I was instantly taken back to middle school, high school maybe. My father, of blessed memory, had four (or was it five? I’m embarrassed that I don’t know…) toes removed after various other medical complications. He wore custom-made boots for as long as I can remember. I remember helping my dad put on his boots, with plastic-like braces that stretched up around his calves, sometimes leaving marks as if they cut off his already-poor diabetic circulation. I remember tightening his laces and as a young, bratty child sometimes complaining about how long it would take to do this sometimes every morning. I feel horrible admitting that now.
I stared at my new boot and immediately felt empathy for my dad. If he suffered for years in his boots, I could handle one month. I remembered making sure the tongues of his boots were in the correct position and how his customized insoles were properly in place. I remembered how his laces would sometimes break after hanging on by only a thread. I remembered how difficult it was to get the length of each side of the laces correct because if one was too long, the other side was too short. Putting on my boot brought me back to my father. He was instantly there with me too, helping me recover.
“Do I wear my boot while sleeping?” I asked my doc.
“You can, some people like to do that for more support.”
If this boot brings me closer to my father, you better believe I’m wearing it to bed for more support.
No one walked me into the hospital or sat in the waiting room eager to hear how my procedure went.
Although I was by myself, though, I was far from being alone.
Michelle, Dad: thanks for being there by my side when no one else could.
5 thoughts on “By myself, but not alone”
Loved this Jen. It’s so honest and so intuitive. You have a great pen reflecting a rich mind.
Feel better and better.
Jen: You’ve captured the anxiety of surgery and power of humans to help alleviate the anxiety with kindness. My 98 year old dad’s now in rehab after a fall. He is still brave, but lonely due to covid19, so we can’t visit. Your piece helps me feel how he must feel. Todah.
Shabbat Shalom, Zev
How loving our G-d is to send you comfort at your “minor surgery “ stressful time. As the saying goes, “The Lord works in mysterious ways.”
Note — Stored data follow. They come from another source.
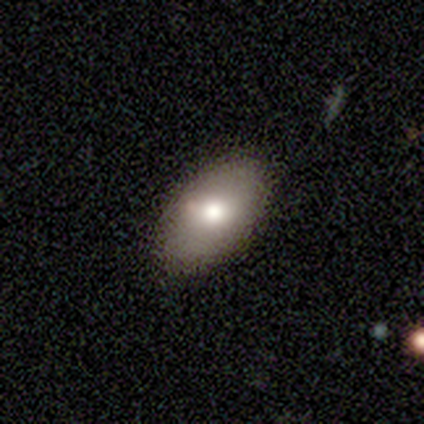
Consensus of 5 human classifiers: Q: Smooth or featured?
A: smooth (60%); runner-up: featured or disk (40%)
Q: How rounded?
A: in between (100%)
Q: Merging?
A: none (80%); runner-up: minor disturbance (20%)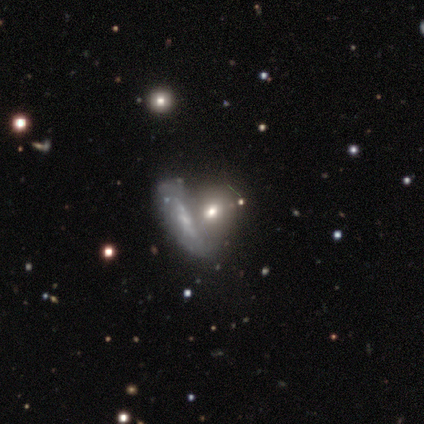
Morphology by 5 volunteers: smooth_or_featured: featured or disk (p=0.80) [alt: smooth p=0.20]
disk_edge_on: no (p=1.00)
bar: no (p=0.75) [alt: strong p=0.25]
has_spiral_arms: no (p=0.75) [alt: yes p=0.25]
bulge_size: small (p=0.50) [alt: moderate p=0.25]
merging: none (p=0.60) [alt: merger p=0.40]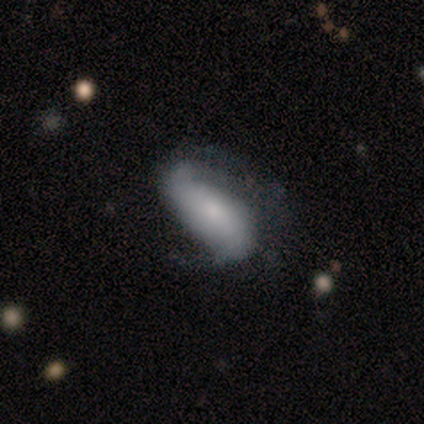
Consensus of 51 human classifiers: This appears to be a featured or disk galaxy (59%) with no bar (57%), 2 (80%) loose (44%) spiral arms (89%) and a small central bulge (46%). Merging: none (43%).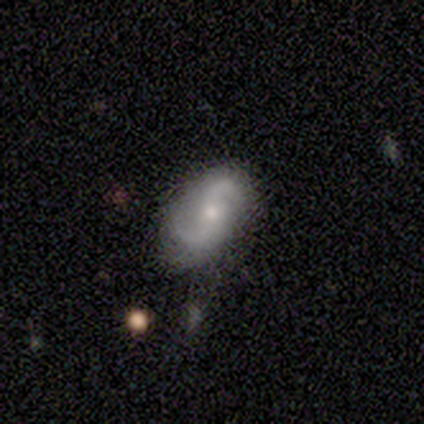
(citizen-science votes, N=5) Morphology: type=smooth (40%, tied with featured or disk); roundness=in between (100%); merging=none (50%, tied with minor disturbance).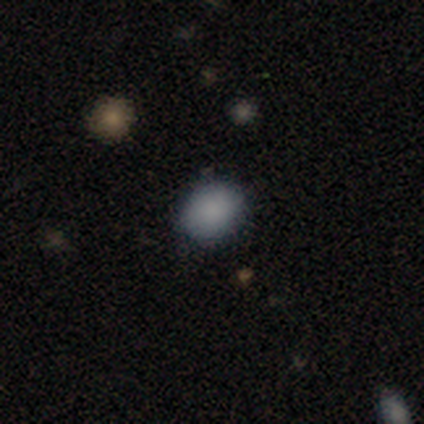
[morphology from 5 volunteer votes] Overall: smooth (80%). How rounded: round (75%). Merging: none (75%).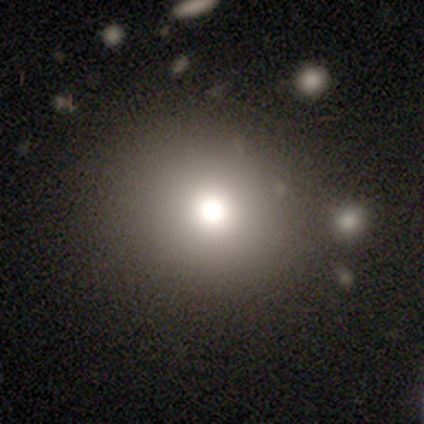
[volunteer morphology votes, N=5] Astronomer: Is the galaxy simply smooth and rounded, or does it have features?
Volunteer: featured or disk — 40%, tied with star or artifact at 40%.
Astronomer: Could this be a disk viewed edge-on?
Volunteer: no — 100%.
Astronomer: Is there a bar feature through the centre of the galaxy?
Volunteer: no — 100%.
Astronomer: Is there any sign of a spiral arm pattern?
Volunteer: no — 100%.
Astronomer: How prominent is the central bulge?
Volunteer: large — 100%.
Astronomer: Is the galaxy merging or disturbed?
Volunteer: none — 67%.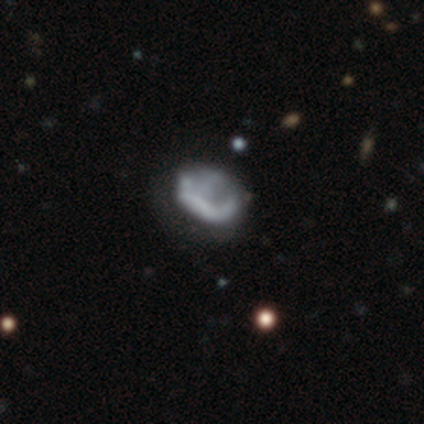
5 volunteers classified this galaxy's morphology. A smooth galaxy with no disk features (40%, tied with star or artifact) that is in between round and cigar-shaped (100%). Merging: minor disturbance (67%).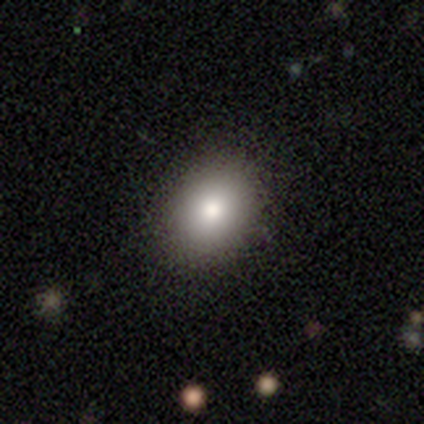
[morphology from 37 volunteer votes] Smooth or featured? 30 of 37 (81%) said smooth. How rounded? 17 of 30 (57%) said in between. Merging? 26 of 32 (81%) said none.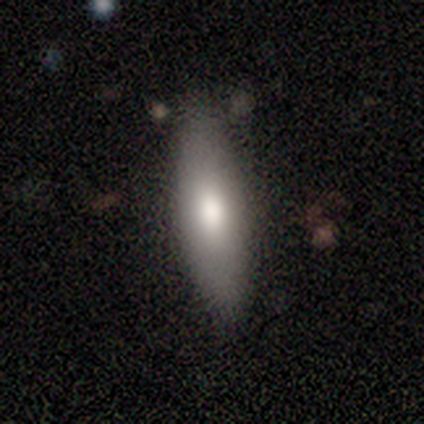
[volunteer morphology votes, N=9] smooth 100%, featured or disk 0%, star or artifact 0%. Down the decision tree: how rounded — in between (44%, tied with cigar-shaped); merging — none (78%).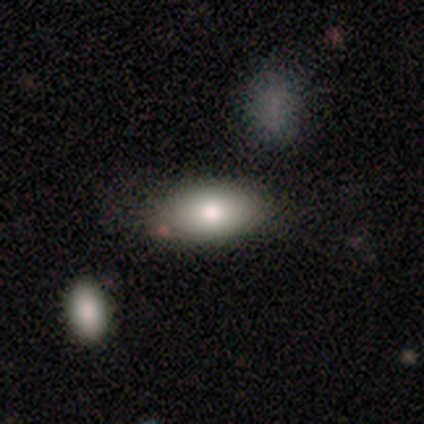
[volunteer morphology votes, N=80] Q: Smooth or featured?
A: smooth (88%); runner-up: featured or disk (10%)
Q: How rounded?
A: in between (94%); runner-up: round (4%)
Q: Merging?
A: none (46%); runner-up: merger (13%)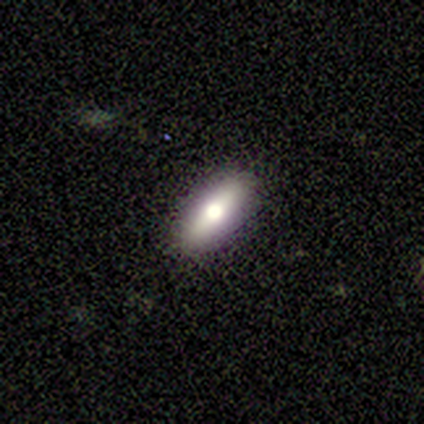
This appears to be a smooth galaxy with no disk features (60%) that is cigar-shaped (67%). Merging: none (80%).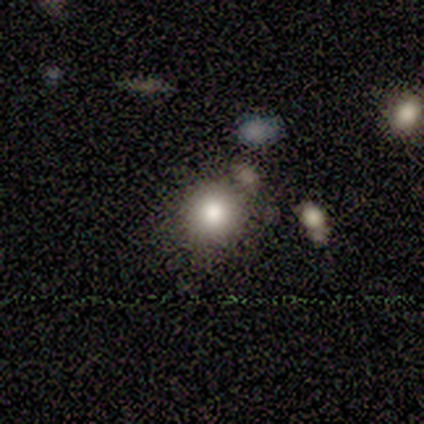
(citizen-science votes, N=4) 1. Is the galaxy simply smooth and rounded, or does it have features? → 100% smooth, 0% featured or disk, 0% star or artifact.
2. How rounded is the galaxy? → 50% round (tied), 50% in between (tied), 0% cigar-shaped.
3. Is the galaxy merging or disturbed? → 50% none (tied), 50% minor disturbance (tied), 0% major disturbance, 0% merger.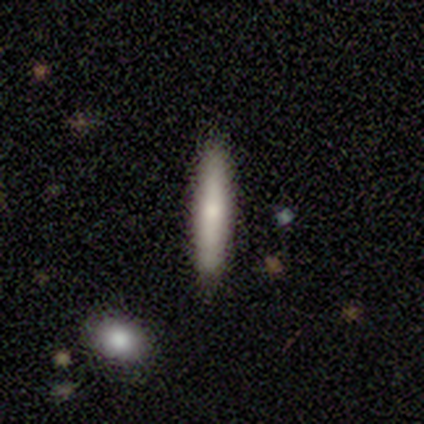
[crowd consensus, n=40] smooth 72%, featured or disk 25%, star or artifact 2%. Down the decision tree: how rounded — cigar-shaped (93%); merging — none (90%).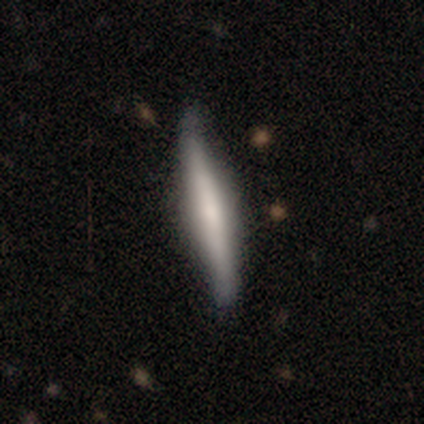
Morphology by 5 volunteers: type=featured or disk (80%); edge-on=yes (100%); edge-on bulge=boxy (50%, tied with rounded); merging=none (60%).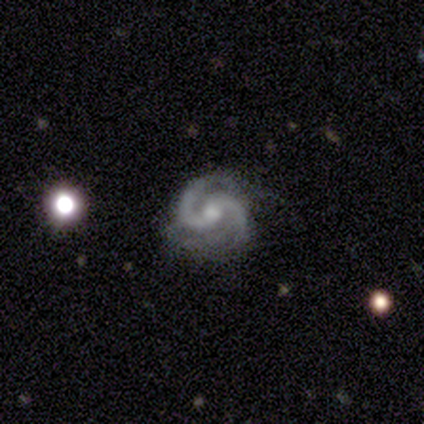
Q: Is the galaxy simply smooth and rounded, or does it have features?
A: featured or disk — 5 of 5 (100%).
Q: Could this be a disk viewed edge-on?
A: no — 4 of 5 (80%).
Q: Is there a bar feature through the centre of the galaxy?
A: weak — 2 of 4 (50%).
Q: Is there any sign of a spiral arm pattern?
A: yes — 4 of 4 (100%).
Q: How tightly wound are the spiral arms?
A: tight — 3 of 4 (75%).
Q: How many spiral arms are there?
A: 2 — 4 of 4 (100%).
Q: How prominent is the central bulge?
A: moderate — 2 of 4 (50%, tied with small).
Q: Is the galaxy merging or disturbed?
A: none — 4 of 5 (80%).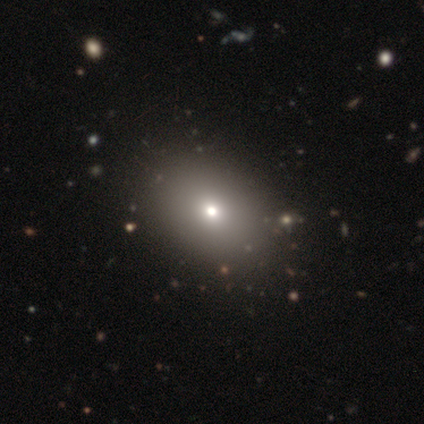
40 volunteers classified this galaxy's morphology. Q: Smooth or featured?
A: smooth (70%); runner-up: featured or disk (15%)
Q: How rounded?
A: in between (68%); runner-up: round (32%)
Q: Merging?
A: none (65%); runner-up: major disturbance (3%)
I wish you a full & speedy recovery.
I’be worn those lovely attractive boots on both feet at different times. Be careful about your hips and back. They can throw off your balance.
Thank you for these words, Rabbi. You’ve captured perfectly the thoughts and feelings surrounding surgery, and how our memories and loved ones help us through, whether they are physically with us, or not. I wish you a speedy recovery, and soon, unmasked smiles and unbound hugs.
What a sweet lesson ….from an uncomfortable (probably putting it mildly) experience.
Wishing you a full and speedy recovery!